Berlin: Säugling an Meningokokken gestorben – Impfung schützt vor schweren Verläufen
Ein etwa drei Monate altes Baby ist in Berlin an den Folgen einer Meningokokken-Infektion gestorben. Der Säugling wurde am 24. Januar mit einem Hautausschlag und Bewusstseinstrübung in die Notaufnahme gebracht, wie aus einem Bericht des Berliner Landesamts für Gesundheit und Soziales (Lageso) zu Infektionskrankheiten hervorgeht. Er entwickelte ein Waterhouse-Friderichsen-Syndrom und verstarb kurze Zeit später im Krankenhaus, so die Experten. Das Waterhouse-Friderichsen-Syndrom ist eine besonders schwere Form des septischen Schocks, die laut Robert Koch-Institut (RKI) in etwa einem Drittel der Fälle zum Tod führt. Zuvor hatte die «B.Z.» über den tragischen Todesfall berichtet.

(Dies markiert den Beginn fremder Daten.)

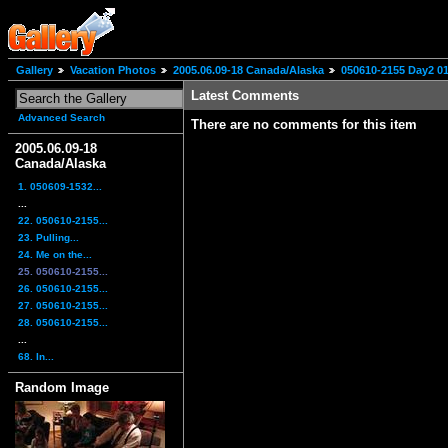
Gallery
Vacation Photos
2005.06.09-18 Canada/Alaska
050610-2155 Day2 0
Latest Comments
Advanced Search
There are no comments for this item
2005.06.09-18
Canada/Alaska
1. 050609-1532...
...
22. 050610-2155...
23. Pulling...
24. Me on the...
25. 050610-2155...
26. 050610-2155...
27. 050610-2155...
28. 050610-2155...
...
68. In...
Random Image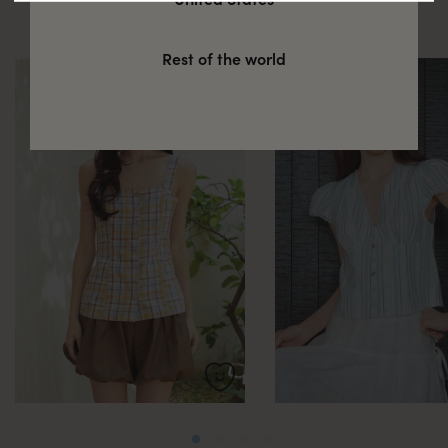
these
Rest of the world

Meningokokken: Seltene, aber gefährliche Erkrankungen
Meningokokken sind Bakterien, die durch Tröpfcheninfektion etwa beim Husten oder Niesen auf andere Menschen übertragen werden. Sie können eine Hirnhautentzündung (Meningitis) oder eine Blutvergiftung (Sepsis) auslösen. Die Erkrankungen sind laut RKI in Deutschland zwar sehr selten, verlaufen jedoch meist sehr schwerwiegend. Die Todesfallrate beträgt 7 bis 15 Prozent, und viele Überlebende leiden an schweren Langzeitfolgen. Im Jahr 2024 gab es nach RKI-Angaben 344 schwere Meningokokken-Erkrankungen in Deutschland, und bis Mitte September 2025 wurden bereits 227 Fälle registriert.

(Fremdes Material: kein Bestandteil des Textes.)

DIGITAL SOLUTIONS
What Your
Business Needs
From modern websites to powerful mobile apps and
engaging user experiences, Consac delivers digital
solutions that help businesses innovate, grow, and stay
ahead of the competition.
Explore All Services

Impfung als wirksamer Schutz
Die Erkrankung beginnt oft mit grippeähnlichen Symptomen wie Fieber und Kopfschmerzen, und der Gesundheitszustand verschlechtert sich innerhalb weniger Stunden rapide. In Deutschland empfiehlt die Ständige Impfkommission (Stiko) seit 2024 für Säuglinge ab dem Alter von zwei Monaten eine Impfung gegen Meningokokken der Serogruppe B. Darüber hinaus wird seit Oktober 2025 standardmäßig für Kinder und Jugendliche im Alter von 12 bis 14 Jahren eine Impfung mit einem Impfstoff gegen die Serogruppen A, C, W und Y empfohlen. Diese Maßnahmen sollen dazu beitragen, die Inzidenz dieser gefährlichen Infektionen weiter zu reduzieren und schwere Verläufe zu verhindern.